What you will do: Your answer should be every line of the entries that has the string "labels" in it.

Provided records:
+-------+
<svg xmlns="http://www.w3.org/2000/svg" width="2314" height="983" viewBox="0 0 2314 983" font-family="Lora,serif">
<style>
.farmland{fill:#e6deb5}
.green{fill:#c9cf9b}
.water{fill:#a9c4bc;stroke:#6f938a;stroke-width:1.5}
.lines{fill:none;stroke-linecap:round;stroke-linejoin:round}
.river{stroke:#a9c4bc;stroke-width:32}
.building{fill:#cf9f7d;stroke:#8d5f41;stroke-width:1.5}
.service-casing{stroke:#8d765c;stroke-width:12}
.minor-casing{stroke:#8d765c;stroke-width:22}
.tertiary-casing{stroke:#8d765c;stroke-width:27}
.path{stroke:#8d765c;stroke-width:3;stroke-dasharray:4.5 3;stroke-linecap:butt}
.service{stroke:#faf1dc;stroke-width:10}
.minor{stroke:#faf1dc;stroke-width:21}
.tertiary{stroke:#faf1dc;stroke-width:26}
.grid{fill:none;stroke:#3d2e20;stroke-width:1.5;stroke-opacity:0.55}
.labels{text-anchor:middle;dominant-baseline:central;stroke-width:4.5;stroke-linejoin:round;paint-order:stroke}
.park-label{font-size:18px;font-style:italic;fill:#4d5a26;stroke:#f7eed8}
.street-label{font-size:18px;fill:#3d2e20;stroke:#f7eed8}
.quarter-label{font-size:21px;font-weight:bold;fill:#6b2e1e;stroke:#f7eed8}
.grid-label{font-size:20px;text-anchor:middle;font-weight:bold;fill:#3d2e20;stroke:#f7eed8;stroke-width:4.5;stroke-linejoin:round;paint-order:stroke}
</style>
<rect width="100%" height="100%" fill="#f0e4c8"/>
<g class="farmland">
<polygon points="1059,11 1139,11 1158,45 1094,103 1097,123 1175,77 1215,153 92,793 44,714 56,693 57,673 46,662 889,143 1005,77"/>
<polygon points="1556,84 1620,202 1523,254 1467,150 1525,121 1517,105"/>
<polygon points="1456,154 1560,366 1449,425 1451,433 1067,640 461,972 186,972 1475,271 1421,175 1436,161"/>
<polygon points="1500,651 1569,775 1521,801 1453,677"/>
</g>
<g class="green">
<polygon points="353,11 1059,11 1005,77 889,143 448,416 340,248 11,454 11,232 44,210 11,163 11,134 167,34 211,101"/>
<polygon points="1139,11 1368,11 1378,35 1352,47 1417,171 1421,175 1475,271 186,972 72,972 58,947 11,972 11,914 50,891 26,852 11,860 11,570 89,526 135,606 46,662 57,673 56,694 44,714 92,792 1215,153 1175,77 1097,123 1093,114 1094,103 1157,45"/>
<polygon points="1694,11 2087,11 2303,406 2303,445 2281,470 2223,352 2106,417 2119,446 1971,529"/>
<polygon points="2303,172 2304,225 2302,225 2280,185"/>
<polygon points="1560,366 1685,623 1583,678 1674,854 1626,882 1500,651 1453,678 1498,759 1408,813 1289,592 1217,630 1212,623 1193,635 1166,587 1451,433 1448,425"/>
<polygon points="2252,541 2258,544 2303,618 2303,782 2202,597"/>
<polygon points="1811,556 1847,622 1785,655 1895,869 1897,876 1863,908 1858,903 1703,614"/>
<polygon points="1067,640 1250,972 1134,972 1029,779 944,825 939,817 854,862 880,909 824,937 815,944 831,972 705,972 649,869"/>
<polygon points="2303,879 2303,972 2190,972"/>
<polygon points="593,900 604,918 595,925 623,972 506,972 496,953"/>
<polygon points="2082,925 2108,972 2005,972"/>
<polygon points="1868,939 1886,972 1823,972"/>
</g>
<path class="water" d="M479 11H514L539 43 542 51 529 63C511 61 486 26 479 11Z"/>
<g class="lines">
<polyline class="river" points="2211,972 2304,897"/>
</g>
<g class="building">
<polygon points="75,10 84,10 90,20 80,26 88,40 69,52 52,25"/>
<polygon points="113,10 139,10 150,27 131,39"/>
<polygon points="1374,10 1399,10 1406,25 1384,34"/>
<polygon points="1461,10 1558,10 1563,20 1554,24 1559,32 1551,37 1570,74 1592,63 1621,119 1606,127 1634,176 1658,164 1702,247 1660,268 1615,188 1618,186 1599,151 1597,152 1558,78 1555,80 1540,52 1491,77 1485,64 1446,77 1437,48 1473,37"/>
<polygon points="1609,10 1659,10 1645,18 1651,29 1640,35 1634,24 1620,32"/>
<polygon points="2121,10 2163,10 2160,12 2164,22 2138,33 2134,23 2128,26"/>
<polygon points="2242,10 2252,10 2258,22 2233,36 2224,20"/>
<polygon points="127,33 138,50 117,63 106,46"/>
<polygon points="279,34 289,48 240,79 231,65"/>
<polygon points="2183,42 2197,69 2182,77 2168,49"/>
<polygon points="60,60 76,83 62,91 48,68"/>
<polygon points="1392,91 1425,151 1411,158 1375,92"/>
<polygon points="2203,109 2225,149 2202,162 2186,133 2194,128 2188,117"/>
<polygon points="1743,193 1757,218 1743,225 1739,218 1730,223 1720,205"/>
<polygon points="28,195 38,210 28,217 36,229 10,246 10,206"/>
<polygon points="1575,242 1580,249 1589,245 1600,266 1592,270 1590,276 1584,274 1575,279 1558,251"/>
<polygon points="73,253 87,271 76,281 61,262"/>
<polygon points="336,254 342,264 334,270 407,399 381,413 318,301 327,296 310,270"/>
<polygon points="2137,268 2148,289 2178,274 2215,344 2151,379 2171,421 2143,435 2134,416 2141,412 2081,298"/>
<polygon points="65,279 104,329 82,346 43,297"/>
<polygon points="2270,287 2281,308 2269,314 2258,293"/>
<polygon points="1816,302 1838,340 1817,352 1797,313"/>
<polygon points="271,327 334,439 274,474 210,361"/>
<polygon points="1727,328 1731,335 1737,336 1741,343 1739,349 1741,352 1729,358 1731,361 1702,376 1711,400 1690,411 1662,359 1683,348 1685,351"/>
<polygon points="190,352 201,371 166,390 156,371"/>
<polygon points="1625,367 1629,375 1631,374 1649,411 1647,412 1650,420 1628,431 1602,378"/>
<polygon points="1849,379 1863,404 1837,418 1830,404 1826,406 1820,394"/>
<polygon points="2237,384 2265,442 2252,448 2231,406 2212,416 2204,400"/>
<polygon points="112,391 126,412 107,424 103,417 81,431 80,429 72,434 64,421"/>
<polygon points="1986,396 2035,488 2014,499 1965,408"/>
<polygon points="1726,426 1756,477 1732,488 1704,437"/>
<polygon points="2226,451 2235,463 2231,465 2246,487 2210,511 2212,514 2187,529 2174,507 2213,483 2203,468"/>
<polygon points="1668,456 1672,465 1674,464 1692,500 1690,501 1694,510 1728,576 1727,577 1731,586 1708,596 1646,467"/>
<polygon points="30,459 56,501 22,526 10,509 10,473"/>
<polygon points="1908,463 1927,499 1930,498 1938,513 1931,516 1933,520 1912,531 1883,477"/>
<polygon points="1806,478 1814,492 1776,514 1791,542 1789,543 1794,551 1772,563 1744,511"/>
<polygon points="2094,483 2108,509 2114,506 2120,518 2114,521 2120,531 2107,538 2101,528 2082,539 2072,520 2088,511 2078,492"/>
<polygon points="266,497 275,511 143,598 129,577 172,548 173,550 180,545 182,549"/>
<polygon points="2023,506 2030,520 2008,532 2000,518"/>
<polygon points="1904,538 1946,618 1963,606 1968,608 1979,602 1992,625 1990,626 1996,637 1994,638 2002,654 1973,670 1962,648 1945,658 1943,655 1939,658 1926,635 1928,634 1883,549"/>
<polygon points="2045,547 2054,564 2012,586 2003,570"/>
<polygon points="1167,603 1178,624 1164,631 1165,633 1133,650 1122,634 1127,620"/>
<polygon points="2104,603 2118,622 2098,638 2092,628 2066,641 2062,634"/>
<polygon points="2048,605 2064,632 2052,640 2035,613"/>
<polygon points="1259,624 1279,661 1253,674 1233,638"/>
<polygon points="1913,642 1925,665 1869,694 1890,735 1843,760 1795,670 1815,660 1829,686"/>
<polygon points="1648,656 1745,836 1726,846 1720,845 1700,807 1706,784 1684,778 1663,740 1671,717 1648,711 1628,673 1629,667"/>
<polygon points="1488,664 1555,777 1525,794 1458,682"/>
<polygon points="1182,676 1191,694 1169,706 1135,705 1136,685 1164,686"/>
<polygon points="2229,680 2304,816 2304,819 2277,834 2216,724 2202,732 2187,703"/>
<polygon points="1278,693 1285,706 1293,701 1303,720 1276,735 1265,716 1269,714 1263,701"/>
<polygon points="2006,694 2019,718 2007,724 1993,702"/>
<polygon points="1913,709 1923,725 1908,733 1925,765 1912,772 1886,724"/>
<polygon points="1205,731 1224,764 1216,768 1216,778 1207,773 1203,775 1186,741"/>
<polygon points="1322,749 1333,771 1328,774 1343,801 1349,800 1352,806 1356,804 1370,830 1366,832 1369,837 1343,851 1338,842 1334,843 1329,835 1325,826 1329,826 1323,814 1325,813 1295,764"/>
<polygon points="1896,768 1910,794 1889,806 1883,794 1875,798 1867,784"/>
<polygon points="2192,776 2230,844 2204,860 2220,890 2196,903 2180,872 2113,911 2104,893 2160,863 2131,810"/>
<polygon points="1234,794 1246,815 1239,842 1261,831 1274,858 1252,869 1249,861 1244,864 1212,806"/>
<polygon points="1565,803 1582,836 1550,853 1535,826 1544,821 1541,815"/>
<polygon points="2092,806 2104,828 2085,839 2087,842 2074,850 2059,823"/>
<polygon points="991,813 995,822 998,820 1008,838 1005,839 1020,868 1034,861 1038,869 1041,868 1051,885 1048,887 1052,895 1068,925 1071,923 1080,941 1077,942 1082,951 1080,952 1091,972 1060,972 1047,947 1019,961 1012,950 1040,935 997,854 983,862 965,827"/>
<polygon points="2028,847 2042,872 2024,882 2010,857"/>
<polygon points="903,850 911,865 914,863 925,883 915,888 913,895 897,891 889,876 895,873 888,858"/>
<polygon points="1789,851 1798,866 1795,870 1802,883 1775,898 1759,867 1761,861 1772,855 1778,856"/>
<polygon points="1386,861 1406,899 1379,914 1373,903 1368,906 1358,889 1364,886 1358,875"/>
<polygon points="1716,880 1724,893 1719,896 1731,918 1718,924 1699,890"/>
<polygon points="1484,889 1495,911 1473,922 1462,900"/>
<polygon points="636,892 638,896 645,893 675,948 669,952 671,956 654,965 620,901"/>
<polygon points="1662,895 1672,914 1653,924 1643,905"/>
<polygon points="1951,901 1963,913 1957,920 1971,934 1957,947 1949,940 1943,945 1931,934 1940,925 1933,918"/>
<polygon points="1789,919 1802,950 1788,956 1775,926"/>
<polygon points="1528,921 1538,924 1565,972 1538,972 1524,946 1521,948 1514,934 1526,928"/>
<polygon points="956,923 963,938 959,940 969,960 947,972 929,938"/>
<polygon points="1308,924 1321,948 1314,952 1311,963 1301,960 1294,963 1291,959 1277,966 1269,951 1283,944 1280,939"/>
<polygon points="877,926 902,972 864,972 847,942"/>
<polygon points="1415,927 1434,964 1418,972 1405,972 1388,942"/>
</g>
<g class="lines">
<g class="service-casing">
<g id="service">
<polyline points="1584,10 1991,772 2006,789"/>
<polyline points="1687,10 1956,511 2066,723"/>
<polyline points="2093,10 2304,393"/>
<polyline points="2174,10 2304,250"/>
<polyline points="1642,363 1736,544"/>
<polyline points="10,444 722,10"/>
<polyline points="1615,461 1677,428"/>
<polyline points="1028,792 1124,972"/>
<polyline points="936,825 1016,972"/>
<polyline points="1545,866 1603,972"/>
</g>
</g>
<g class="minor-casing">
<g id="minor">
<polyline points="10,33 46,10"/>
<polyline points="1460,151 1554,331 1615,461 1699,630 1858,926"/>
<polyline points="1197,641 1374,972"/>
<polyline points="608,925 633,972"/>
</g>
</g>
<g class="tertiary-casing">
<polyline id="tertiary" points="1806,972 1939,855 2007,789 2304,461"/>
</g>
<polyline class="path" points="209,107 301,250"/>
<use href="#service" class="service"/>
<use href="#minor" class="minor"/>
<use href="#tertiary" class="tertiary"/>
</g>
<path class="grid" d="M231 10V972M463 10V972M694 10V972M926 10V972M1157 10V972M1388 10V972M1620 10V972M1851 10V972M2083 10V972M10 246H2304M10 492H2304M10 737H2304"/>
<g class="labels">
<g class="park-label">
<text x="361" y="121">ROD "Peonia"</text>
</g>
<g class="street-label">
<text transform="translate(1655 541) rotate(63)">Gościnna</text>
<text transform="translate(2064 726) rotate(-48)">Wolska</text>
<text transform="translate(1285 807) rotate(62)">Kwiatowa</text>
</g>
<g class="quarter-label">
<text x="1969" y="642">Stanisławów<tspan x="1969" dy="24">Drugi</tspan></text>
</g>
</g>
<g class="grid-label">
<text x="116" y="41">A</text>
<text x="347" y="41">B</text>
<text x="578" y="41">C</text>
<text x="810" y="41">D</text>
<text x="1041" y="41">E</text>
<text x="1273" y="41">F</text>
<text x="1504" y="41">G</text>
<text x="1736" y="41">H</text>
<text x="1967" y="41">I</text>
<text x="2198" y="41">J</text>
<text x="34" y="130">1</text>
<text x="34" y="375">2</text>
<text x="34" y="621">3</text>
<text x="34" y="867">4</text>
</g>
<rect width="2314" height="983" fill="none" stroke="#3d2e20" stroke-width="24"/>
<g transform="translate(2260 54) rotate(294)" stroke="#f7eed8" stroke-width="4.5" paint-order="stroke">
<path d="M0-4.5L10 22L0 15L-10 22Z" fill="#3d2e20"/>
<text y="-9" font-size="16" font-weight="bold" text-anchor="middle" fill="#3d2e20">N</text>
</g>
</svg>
+-------+
Written answer:
.labels{text-anchor:middle;dominant-baseline:central;stroke-width:4.5;stroke-linejoin:round;paint-order:stroke}
<g class="labels">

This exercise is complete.